= Challenge =
Can you extract every line of the records below word for word, leaving the pictures out of your answer?
** BEGIN Recorded data **
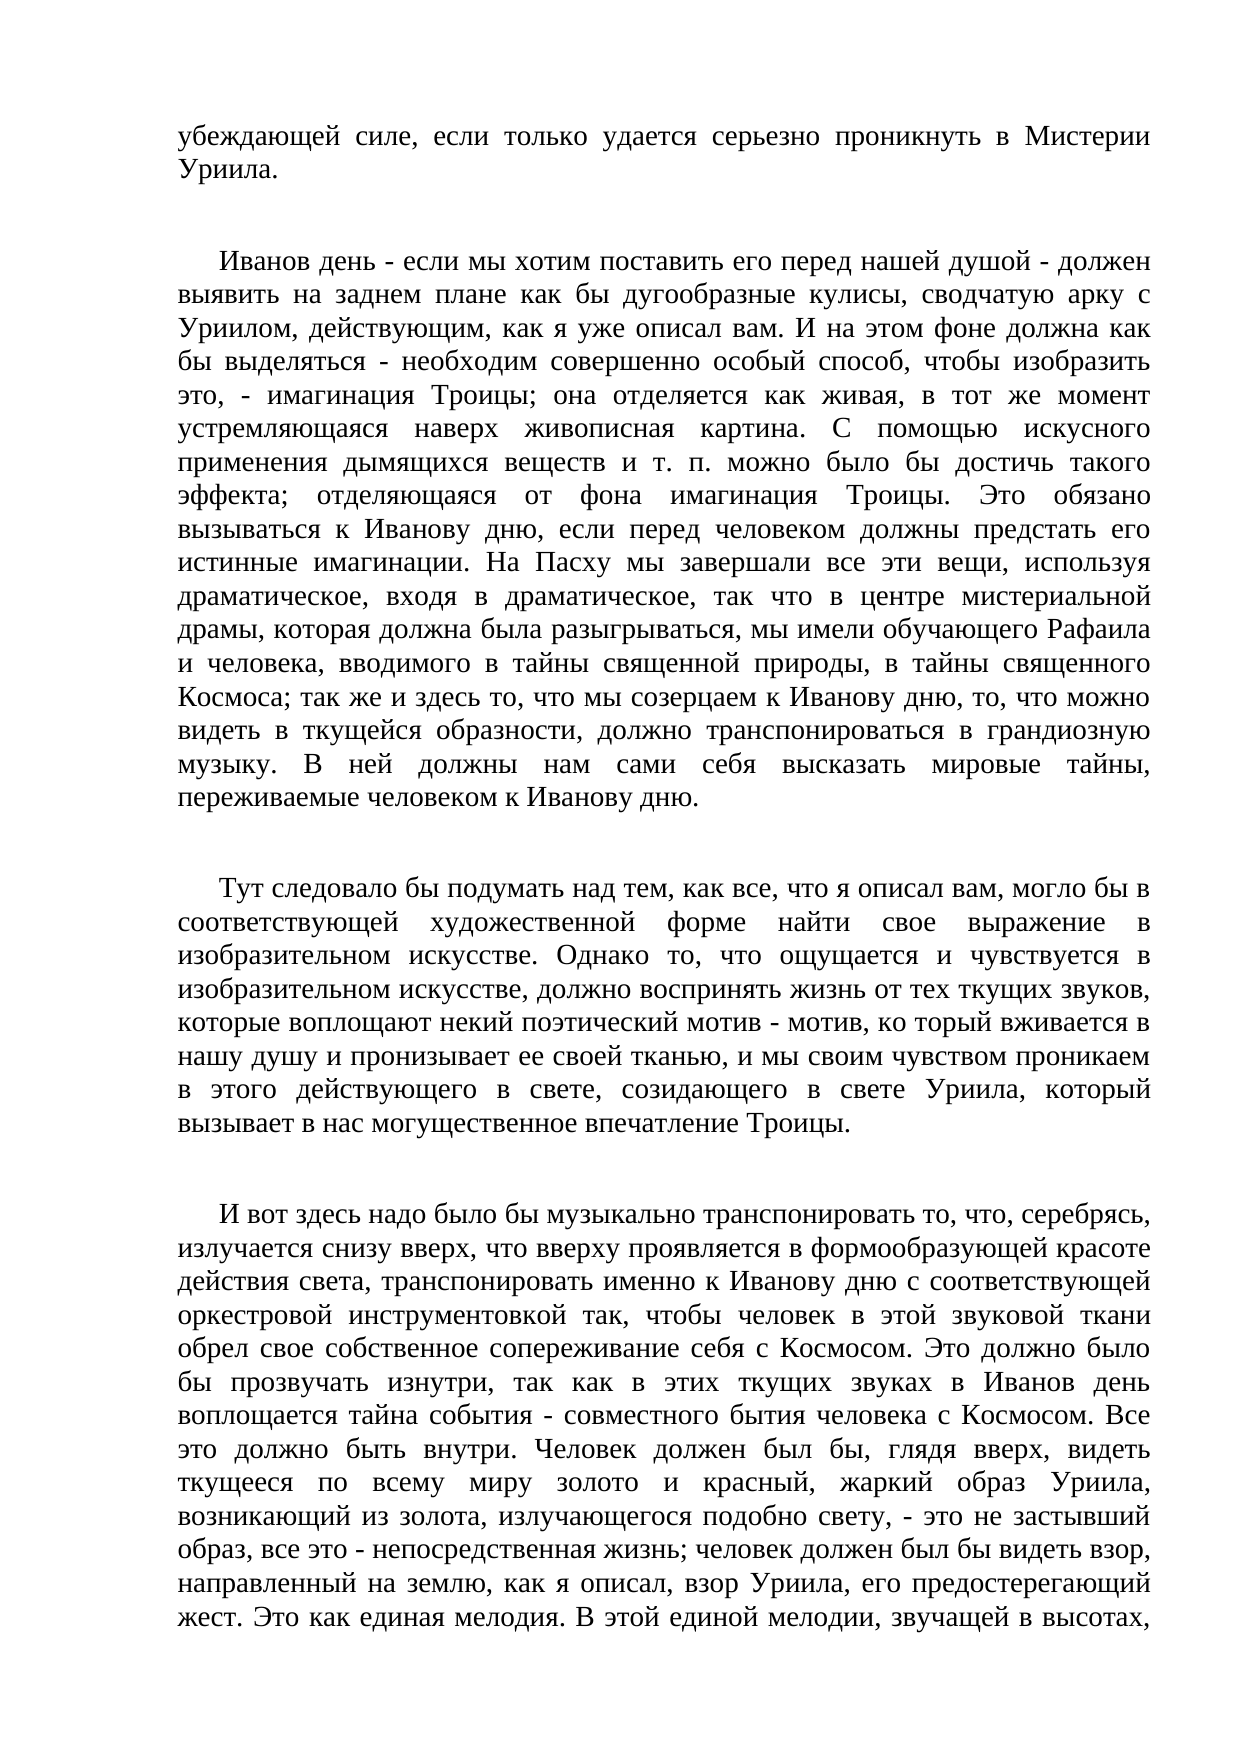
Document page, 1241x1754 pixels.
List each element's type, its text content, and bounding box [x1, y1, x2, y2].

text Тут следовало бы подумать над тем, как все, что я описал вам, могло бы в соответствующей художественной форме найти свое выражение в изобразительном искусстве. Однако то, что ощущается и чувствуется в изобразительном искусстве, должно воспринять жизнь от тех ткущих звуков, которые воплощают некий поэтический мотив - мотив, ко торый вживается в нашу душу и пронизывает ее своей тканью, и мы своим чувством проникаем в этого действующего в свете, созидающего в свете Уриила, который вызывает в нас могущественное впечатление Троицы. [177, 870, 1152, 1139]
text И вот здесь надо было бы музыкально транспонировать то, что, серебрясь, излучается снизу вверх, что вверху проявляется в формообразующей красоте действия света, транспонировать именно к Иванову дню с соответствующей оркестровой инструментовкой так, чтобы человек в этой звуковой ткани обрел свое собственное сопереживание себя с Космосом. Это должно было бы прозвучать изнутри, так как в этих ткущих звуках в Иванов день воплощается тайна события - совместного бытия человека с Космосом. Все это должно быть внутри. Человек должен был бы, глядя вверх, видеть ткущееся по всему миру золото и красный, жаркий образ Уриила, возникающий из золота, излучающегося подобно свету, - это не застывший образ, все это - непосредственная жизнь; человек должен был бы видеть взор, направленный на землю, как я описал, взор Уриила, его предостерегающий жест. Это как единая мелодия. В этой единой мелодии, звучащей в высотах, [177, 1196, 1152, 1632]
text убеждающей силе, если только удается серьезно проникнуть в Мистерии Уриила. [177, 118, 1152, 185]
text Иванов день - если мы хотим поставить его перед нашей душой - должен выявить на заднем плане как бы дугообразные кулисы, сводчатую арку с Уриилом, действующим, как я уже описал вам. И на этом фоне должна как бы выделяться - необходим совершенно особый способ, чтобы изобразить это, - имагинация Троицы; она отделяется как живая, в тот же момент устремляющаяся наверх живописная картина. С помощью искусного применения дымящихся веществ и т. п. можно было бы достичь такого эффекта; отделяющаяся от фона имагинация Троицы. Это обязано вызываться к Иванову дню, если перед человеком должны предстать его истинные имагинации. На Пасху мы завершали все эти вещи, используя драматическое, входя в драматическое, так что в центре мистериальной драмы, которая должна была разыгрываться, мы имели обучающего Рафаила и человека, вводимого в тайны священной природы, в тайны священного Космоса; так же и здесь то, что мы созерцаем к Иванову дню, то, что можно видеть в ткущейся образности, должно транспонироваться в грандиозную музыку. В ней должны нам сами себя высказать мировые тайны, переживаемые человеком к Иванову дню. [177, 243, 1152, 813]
** END Recorded data **
= Answer to this problem =
Document page, 1241x1754 pixels.
List each element's type, its text content, and bounding box [x1, y1, x2, y2].

text Тут следовало бы подумать над тем, как все, что я описал вам, могло бы в соответствующей художественной форме найти свое выражение в изобразительном искусстве. Однако то, что ощущается и чувствуется в изобразительном искусстве, должно воспринять жизнь от тех ткущих звуков, которые воплощают некий поэтический мотив - мотив, ко торый вживается в нашу душу и пронизывает ее своей тканью, и мы своим чувством проникаем в этого действующего в свете, созидающего в свете Уриила, который вызывает в нас могущественное впечатление Троицы. [177, 870, 1152, 1139]
text И вот здесь надо было бы музыкально транспонировать то, что, серебрясь, излучается снизу вверх, что вверху проявляется в формообразующей красоте действия света, транспонировать именно к Иванову дню с соответствующей оркестровой инструментовкой так, чтобы человек в этой звуковой ткани обрел свое собственное сопереживание себя с Космосом. Это должно было бы прозвучать изнутри, так как в этих ткущих звуках в Иванов день воплощается тайна события - совместного бытия человека с Космосом. Все это должно быть внутри. Человек должен был бы, глядя вверх, видеть ткущееся по всему миру золото и красный, жаркий образ Уриила, возникающий из золота, излучающегося подобно свету, - это не застывший образ, все это - непосредственная жизнь; человек должен был бы видеть взор, направленный на землю, как я описал, взор Уриила, его предостерегающий жест. Это как единая мелодия. В этой единой мелодии, звучащей в высотах, [177, 1196, 1152, 1632]
text убеждающей силе, если только удается серьезно проникнуть в Мистерии Уриила. [177, 118, 1152, 185]
text Иванов день - если мы хотим поставить его перед нашей душой - должен выявить на заднем плане как бы дугообразные кулисы, сводчатую арку с Уриилом, действующим, как я уже описал вам. И на этом фоне должна как бы выделяться - необходим совершенно особый способ, чтобы изобразить это, - имагинация Троицы; она отделяется как живая, в тот же момент устремляющаяся наверх живописная картина. С помощью искусного применения дымящихся веществ и т. п. можно было бы достичь такого эффекта; отделяющаяся от фона имагинация Троицы. Это обязано вызываться к Иванову дню, если перед человеком должны предстать его истинные имагинации. На Пасху мы завершали все эти вещи, используя драматическое, входя в драматическое, так что в центре мистериальной драмы, которая должна была разыгрываться, мы имели обучающего Рафаила и человека, вводимого в тайны священной природы, в тайны священного Космоса; так же и здесь то, что мы созерцаем к Иванову дню, то, что можно видеть в ткущейся образности, должно транспонироваться в грандиозную музыку. В ней должны нам сами себя высказать мировые тайны, переживаемые человеком к Иванову дню. [177, 243, 1152, 813]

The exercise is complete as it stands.